Sunday, January 31, 2010
The White Queen, by Philippa Gregory, is the story of Elizabeth Woodville, the wife of Edward IV, during the struggle for England’s throne between the Lancastrians and Yorkists. Spanning a period of two decades, this book begins in 1464 with a widowed twenty-seven year old Elizabeth boldly standing in the road, waiting for the newly victorious king to pass her way so she can beg for the return of her lands in order to provide for her two sons. Five years her junior, Edward is renowned as much for his conquests of women as he is his enemies on the battlefield. So when he arrogantly tries to seduce Elizabeth, sexual tension simmers as she rebuffs his overtures and keeps him at arm’s length.
Madly in love with him despite her resolve, Elizabeth is swayed by his persistence and they are secretly married. While Elizabeth’s parents view the match as a calculated risk that could advance them in royal society, it is Elizabeth’s oldest brother, Anthony, who doubts Edward’s sincerity and warns her of the consequences. Even Elizabeth herself becomes skeptical, so she is as surprised as anyone when Edward, during a meeting in which his advisors are pushing him to choose his future bride, confesses that he is already married – to her.
So begins Elizabeth’s new life. Aware of how quickly favor and fortune can fade, Elizabeth manages to quickly entrench her family into the royal web of marriages and titles, and thus the Riverses vault into power – evoking the jealousy of those who have been bypassed.

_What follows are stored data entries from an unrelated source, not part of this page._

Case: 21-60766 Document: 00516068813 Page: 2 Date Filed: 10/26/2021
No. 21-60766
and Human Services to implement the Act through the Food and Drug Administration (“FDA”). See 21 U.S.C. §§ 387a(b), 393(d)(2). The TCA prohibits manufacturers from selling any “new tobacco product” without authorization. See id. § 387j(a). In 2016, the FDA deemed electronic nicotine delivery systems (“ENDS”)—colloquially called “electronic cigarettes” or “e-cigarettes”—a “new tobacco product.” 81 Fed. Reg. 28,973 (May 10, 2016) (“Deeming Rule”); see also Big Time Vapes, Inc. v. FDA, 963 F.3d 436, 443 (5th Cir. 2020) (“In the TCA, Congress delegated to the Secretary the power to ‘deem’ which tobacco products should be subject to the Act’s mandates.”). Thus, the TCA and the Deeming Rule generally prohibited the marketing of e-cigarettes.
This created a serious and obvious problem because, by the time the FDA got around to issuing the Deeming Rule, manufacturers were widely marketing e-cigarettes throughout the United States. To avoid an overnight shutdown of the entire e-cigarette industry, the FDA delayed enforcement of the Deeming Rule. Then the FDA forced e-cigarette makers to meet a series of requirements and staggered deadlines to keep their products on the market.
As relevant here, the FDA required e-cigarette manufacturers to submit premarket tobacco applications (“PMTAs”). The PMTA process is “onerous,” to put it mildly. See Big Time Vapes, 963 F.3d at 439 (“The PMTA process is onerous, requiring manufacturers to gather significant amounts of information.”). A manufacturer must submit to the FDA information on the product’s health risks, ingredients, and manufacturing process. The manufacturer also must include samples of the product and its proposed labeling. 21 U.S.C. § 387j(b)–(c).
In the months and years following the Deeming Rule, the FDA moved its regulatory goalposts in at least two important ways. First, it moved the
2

For much of this story, Elizabeth is either pregnant or barely recovered from her latest birth. But even in confinement, she manages to keep a finger on the pulse of the kingdom and stay abreast of ongoing plots and happenings within England. Gregory handles the enduring love story between Edward and Elizabeth admirably, beginning with the sizzling encounters of a newfound passion, and carrying through the stages of jealousy that flare up as Edward’s appetite for other women resurfaces, followed by reconciliation and on to a more mature mindset of the connection that inexorably ties these two together.

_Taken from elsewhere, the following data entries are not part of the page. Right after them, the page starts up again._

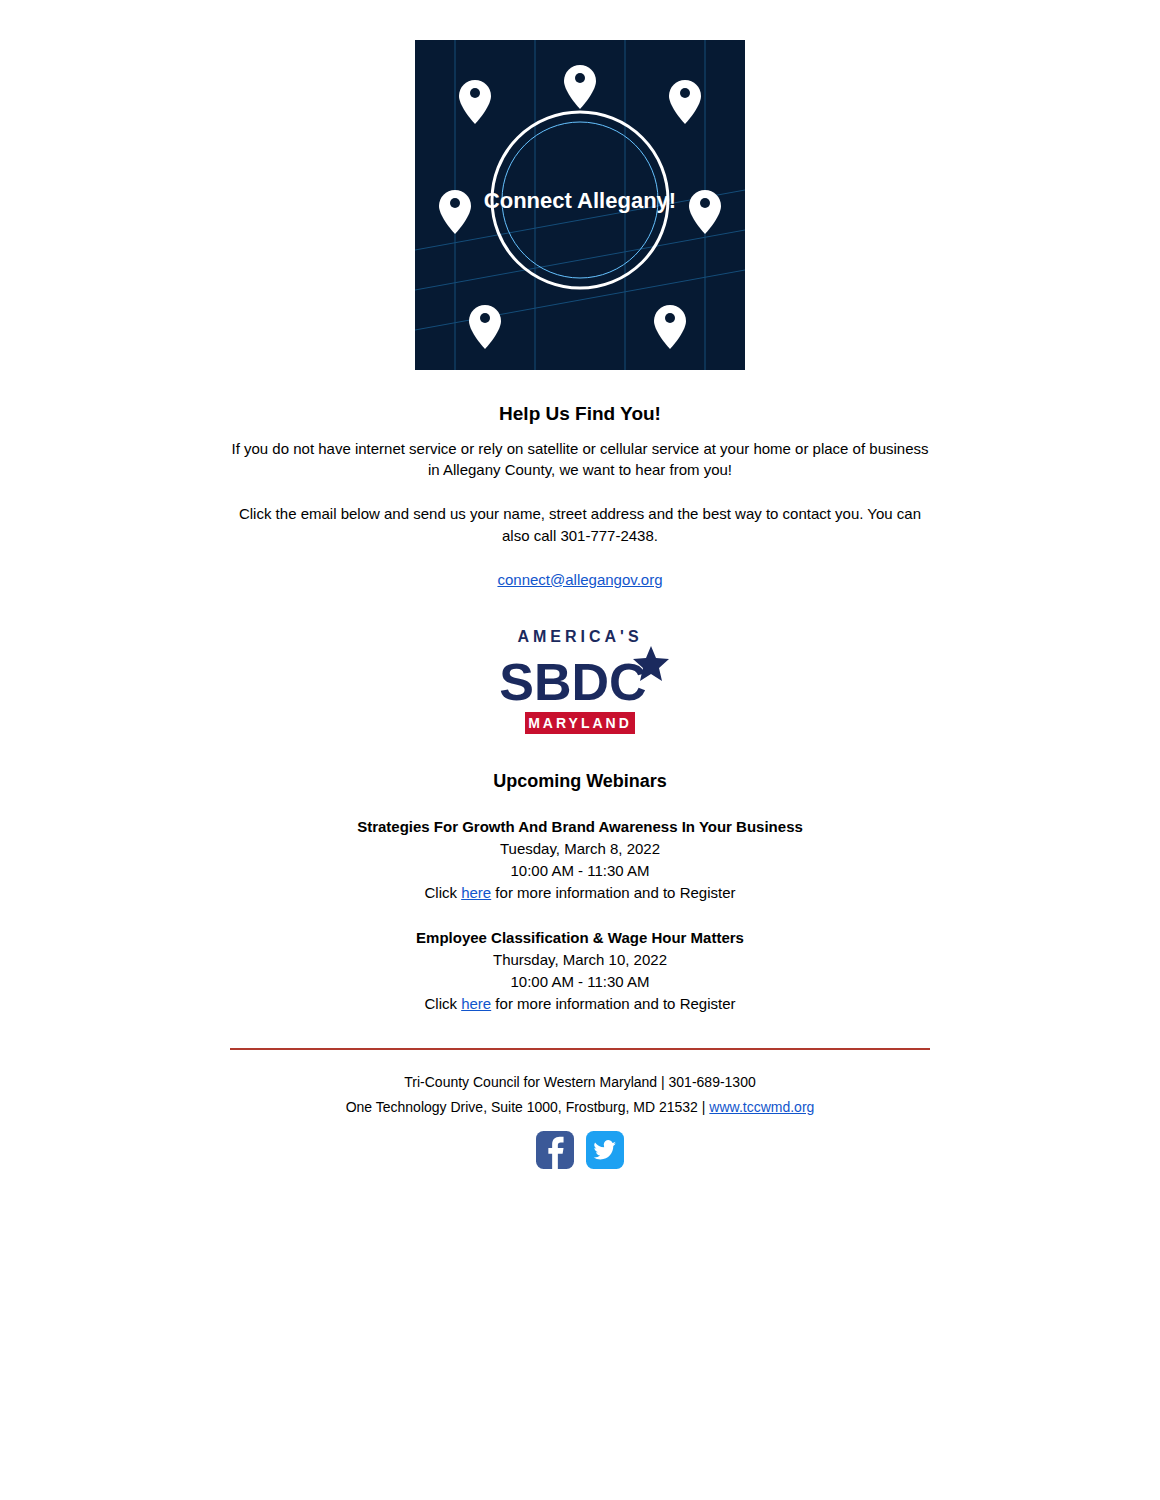Help Us Find You!
If you do not have internet service or rely on satellite or cellular service at your home or place of business in Allegany County, we want to hear from you!
Click the email below and send us your name, street address and the best way to contact you. You can also call 301-777-2438.
connect@allegangov.org
Upcoming Webinars
Strategies For Growth And Brand Awareness In Your Business
Tuesday, March 8, 2022
10:00 AM - 11:30 AM
Click here for more information and to Register
Employee Classification & Wage Hour Matters
Thursday, March 10, 2022
10:00 AM - 11:30 AM
Click here for more information and to Register
Tri-County Council for Western Maryland | 301-689-1300
One Technology Drive, Suite 1000, Frostburg, MD 21532 | www.tccwmd.org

At a few points during the story, Elizabeth gives lengthy recounts of some of England’s most pivotal battles. While vividly detailed, they occasionally feel a bit detached in comparison to the rest of the story; however, Gregory manages to unfold a very complex time in England’s history, while still managing to keep the many threads and players involved distinct.

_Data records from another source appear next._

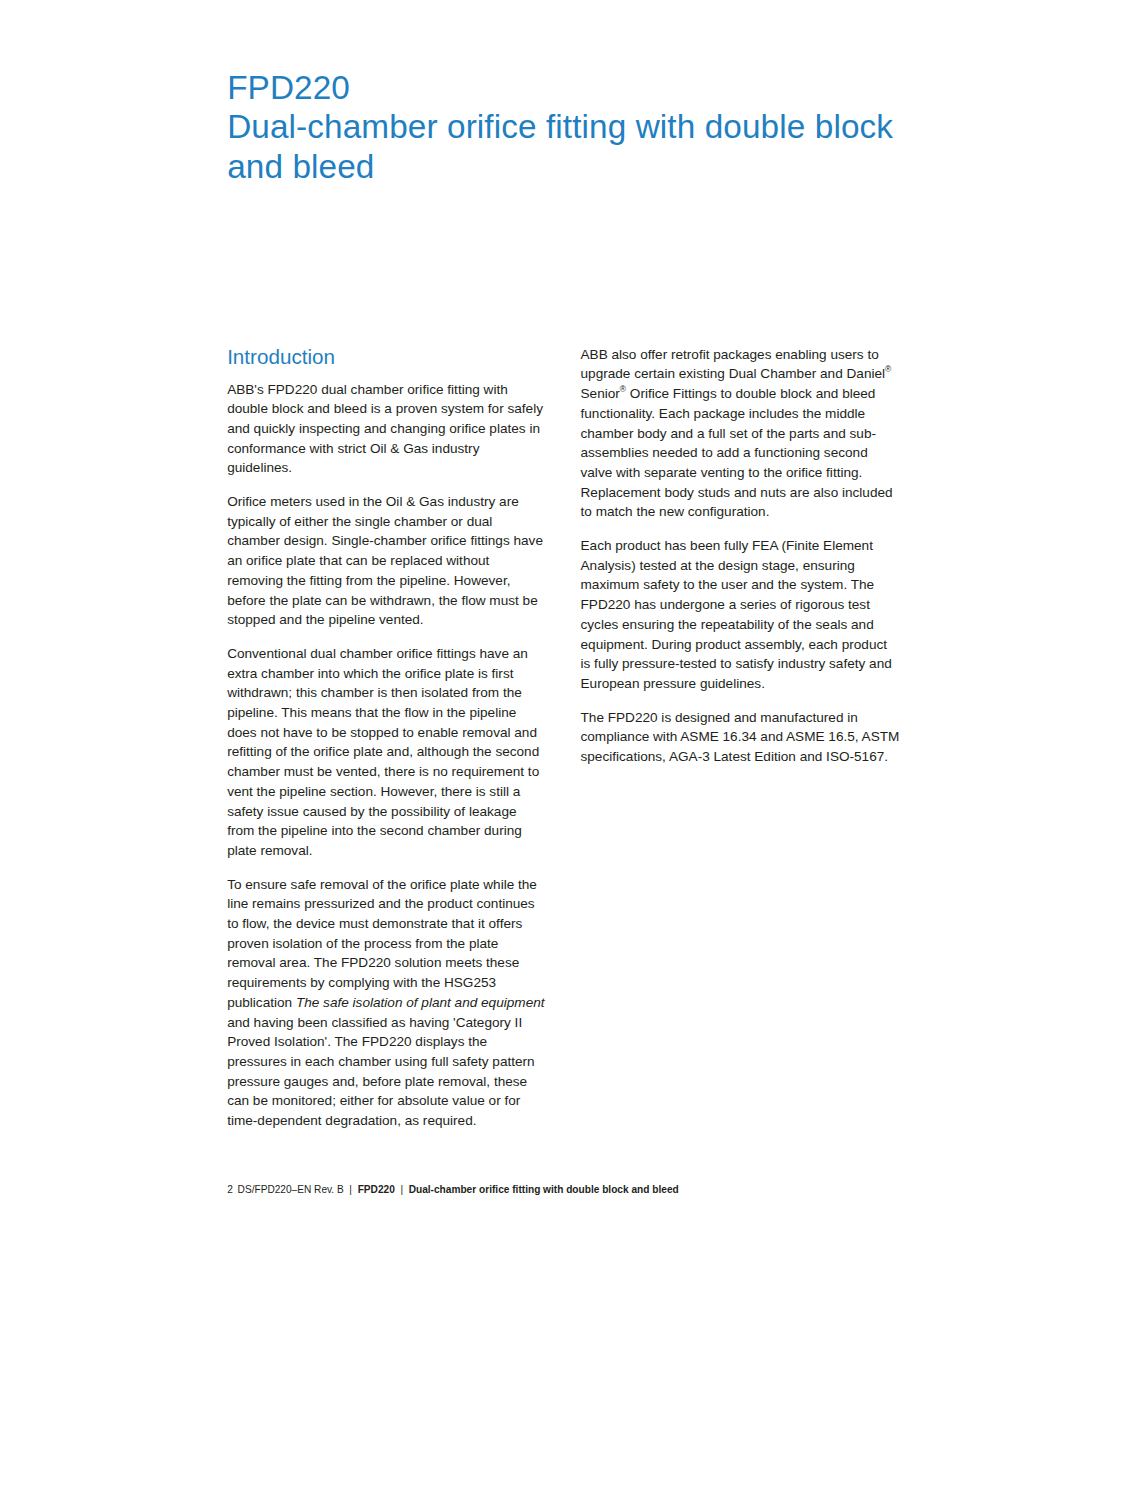FPD220Dual-chamber orifice fitting with double block and bleed
Introduction
ABB's FPD220 dual chamber orifice fitting with double block and bleed is a proven system for safely and quickly inspecting and changing orifice plates in conformance with strict Oil & Gas industry guidelines.
Orifice meters used in the Oil & Gas industry are typically of either the single chamber or dual chamber design. Single-chamber orifice fittings have an orifice plate that can be replaced without removing the fitting from the pipeline. However, before the plate can be withdrawn, the flow must be stopped and the pipeline vented.
Conventional dual chamber orifice fittings have an extra chamber into which the orifice plate is first withdrawn; this chamber is then isolated from the pipeline. This means that the flow in the pipeline does not have to be stopped to enable removal and refitting of the orifice plate and, although the second chamber must be vented, there is no requirement to vent the pipeline section. However, there is still a safety issue caused by the possibility of leakage from the pipeline into the second chamber during plate removal.
To ensure safe removal of the orifice plate while the line remains pressurized and the product continues to flow, the device must demonstrate that it offers proven isolation of the process from the plate removal area. The FPD220 solution meets these requirements by complying with the HSG253 publication The safe isolation of plant and equipment and having been classified as having 'Category II Proved Isolation'. The FPD220 displays the pressures in each chamber using full safety pattern pressure gauges and, before plate removal, these can be monitored; either for absolute value or for time-dependent degradation, as required.
ABB also offer retrofit packages enabling users to upgrade certain existing Dual Chamber and Daniel® Senior® Orifice Fittings to double block and bleed functionality. Each package includes the middle chamber body and a full set of the parts and sub-assemblies needed to add a functioning second valve with separate venting to the orifice fitting. Replacement body studs and nuts are also included to match the new configuration.
Each product has been fully FEA (Finite Element Analysis) tested at the design stage, ensuring maximum safety to the user and the system. The FPD220 has undergone a series of rigorous test cycles ensuring the repeatability of the seals and equipment. During product assembly, each product is fully pressure-tested to satisfy industry safety and European pressure guidelines.
The FPD220 is designed and manufactured in compliance with ASME 16.34 and ASME 16.5, ASTM specifications, AGA-3 Latest Edition and ISO-5167.
2 DS/FPD220–EN Rev. B | FPD220 | Dual-chamber orifice fitting with double block and bleed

Throughout, there is an interwoven element of witchcraft and the myth of the water goddess Melusina. At first, this component’s relationship to ongoing events may not be entirely clear, but in time it becomes a very interesting twist that adds a unique element to this story.
All in all, The White Queen is a dazzling tale of romance, ever-shifting loyalties, and one of history's greatest outstanding mysteries – the death of the two princes in The Tower – as lived through an incredibly strong and determined heroine. Perennial Gregory fans will not be disappointed, as this is one of her finer works.